■ Exercise directions ■
Please repeat the lines of the rows below word for word, beginning at the line that contains "common name: Northern two-lined salamander" and stopping after the line that contains "scientific name: Armadillidium vulgare".

■ Data to process ■
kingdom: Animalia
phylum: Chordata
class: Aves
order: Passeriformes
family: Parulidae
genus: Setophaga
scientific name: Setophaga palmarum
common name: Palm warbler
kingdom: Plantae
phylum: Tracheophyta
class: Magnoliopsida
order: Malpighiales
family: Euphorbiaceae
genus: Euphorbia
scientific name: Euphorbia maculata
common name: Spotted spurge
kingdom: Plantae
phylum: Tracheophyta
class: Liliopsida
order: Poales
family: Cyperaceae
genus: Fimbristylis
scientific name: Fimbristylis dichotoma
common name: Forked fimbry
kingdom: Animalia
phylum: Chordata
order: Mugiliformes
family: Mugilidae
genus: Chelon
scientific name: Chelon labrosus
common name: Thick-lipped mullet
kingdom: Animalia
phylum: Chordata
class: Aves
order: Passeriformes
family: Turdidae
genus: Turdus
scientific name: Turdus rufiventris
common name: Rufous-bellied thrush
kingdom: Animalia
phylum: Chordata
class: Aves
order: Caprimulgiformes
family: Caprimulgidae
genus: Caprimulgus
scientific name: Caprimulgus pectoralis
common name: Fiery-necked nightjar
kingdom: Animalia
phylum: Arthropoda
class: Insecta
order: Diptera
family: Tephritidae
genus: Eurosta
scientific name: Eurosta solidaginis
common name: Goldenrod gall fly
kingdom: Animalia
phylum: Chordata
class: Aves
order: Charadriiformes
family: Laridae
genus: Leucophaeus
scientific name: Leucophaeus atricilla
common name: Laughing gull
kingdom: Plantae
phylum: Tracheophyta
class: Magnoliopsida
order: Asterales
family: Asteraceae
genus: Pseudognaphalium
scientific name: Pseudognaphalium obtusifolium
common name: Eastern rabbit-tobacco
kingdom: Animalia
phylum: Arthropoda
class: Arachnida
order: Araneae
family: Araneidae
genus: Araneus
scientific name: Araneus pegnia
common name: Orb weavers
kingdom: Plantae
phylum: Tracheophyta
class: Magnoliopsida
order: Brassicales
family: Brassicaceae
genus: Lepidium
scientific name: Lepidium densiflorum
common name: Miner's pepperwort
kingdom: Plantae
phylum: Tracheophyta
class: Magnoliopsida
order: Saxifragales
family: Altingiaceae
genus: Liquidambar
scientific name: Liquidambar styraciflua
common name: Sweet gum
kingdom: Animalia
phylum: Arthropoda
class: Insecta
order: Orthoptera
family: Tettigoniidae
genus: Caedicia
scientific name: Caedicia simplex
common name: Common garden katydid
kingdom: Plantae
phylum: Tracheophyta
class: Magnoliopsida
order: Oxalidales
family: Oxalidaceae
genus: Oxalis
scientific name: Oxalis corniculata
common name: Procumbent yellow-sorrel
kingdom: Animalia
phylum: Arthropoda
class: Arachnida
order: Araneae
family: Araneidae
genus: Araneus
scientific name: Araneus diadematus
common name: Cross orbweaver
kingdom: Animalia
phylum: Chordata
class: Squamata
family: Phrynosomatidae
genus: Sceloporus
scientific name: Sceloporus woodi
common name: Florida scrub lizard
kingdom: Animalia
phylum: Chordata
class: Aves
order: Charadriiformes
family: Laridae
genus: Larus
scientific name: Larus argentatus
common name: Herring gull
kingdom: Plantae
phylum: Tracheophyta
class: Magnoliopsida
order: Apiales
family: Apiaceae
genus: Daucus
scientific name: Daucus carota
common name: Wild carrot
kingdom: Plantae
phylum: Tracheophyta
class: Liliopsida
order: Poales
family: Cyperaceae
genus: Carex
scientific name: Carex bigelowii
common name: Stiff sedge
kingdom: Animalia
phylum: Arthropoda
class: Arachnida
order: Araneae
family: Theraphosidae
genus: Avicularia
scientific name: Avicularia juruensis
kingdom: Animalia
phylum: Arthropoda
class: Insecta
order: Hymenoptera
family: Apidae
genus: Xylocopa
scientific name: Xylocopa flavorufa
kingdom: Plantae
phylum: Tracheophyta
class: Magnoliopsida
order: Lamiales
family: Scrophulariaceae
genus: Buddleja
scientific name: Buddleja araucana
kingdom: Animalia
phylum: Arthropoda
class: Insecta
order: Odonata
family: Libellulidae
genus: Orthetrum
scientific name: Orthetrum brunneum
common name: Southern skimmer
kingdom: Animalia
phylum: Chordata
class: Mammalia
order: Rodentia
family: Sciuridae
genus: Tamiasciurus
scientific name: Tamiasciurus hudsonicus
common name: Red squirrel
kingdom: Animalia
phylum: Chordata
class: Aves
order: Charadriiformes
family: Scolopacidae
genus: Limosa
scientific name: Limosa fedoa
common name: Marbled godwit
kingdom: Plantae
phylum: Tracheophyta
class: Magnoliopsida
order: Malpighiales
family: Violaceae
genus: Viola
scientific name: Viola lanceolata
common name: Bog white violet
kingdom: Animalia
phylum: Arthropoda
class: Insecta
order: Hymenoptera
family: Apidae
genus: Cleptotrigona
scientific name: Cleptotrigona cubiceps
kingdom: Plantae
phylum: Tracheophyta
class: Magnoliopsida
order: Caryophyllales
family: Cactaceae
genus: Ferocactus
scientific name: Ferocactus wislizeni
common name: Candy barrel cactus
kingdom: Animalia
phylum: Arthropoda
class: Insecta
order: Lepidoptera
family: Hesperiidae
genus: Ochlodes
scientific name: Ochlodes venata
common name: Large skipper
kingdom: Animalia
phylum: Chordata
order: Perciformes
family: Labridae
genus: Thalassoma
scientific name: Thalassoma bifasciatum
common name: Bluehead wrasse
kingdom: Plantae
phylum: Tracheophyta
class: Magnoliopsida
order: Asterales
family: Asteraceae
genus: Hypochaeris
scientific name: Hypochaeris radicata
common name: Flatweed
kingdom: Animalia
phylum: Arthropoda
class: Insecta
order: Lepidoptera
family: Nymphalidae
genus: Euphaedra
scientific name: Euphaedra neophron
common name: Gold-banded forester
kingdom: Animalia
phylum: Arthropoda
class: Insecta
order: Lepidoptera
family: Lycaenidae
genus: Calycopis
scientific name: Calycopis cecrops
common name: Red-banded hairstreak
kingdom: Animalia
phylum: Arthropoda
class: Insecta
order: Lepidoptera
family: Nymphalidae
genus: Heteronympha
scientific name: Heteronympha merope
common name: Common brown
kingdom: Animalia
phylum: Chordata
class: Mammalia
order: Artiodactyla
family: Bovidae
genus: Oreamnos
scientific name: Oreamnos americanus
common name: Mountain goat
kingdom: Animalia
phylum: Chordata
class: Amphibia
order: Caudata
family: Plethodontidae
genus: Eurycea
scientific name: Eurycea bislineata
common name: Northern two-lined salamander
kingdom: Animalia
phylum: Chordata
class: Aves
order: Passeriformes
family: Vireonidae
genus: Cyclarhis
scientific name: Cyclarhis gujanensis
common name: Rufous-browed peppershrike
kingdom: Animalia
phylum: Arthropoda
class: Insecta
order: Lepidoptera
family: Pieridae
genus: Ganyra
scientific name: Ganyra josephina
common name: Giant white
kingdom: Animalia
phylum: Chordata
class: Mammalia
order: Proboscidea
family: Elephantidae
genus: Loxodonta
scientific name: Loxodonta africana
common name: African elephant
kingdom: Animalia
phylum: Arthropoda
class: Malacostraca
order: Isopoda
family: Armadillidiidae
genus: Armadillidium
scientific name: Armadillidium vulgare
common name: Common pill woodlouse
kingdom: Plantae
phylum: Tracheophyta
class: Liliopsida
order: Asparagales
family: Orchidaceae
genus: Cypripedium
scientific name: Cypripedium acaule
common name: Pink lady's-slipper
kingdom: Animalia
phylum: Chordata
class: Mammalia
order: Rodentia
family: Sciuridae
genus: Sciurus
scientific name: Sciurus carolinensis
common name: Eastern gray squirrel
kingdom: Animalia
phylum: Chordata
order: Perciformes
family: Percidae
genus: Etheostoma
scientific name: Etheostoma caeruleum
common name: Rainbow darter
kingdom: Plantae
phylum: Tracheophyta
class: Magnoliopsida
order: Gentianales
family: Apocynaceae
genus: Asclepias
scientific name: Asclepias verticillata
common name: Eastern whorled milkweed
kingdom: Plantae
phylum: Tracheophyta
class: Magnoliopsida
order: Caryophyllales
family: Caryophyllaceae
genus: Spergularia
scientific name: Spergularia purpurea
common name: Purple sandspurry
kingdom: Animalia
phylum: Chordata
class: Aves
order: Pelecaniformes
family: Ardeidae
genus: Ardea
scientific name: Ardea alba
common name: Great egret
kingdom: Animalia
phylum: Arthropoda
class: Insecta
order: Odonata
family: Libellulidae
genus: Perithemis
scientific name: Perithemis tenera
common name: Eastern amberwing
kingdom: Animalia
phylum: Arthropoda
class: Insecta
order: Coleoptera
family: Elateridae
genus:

■ Complete output ■
common name: Northern two-lined salamander
kingdom: Animalia
phylum: Chordata
class: Aves
order: Passeriformes
family: Vireonidae
genus: Cyclarhis
scientific name: Cyclarhis gujanensis
common name: Rufous-browed peppershrike
kingdom: Animalia
phylum: Arthropoda
class: Insecta
order: Lepidoptera
family: Pieridae
genus: Ganyra
scientific name: Ganyra josephina
common name: Giant white
kingdom: Animalia
phylum: Chordata
class: Mammalia
order: Proboscidea
family: Elephantidae
genus: Loxodonta
scientific name: Loxodonta africana
common name: African elephant
kingdom: Animalia
phylum: Arthropoda
class: Malacostraca
order: Isopoda
family: Armadillidiidae
genus: Armadillidium
scientific name: Armadillidium vulgare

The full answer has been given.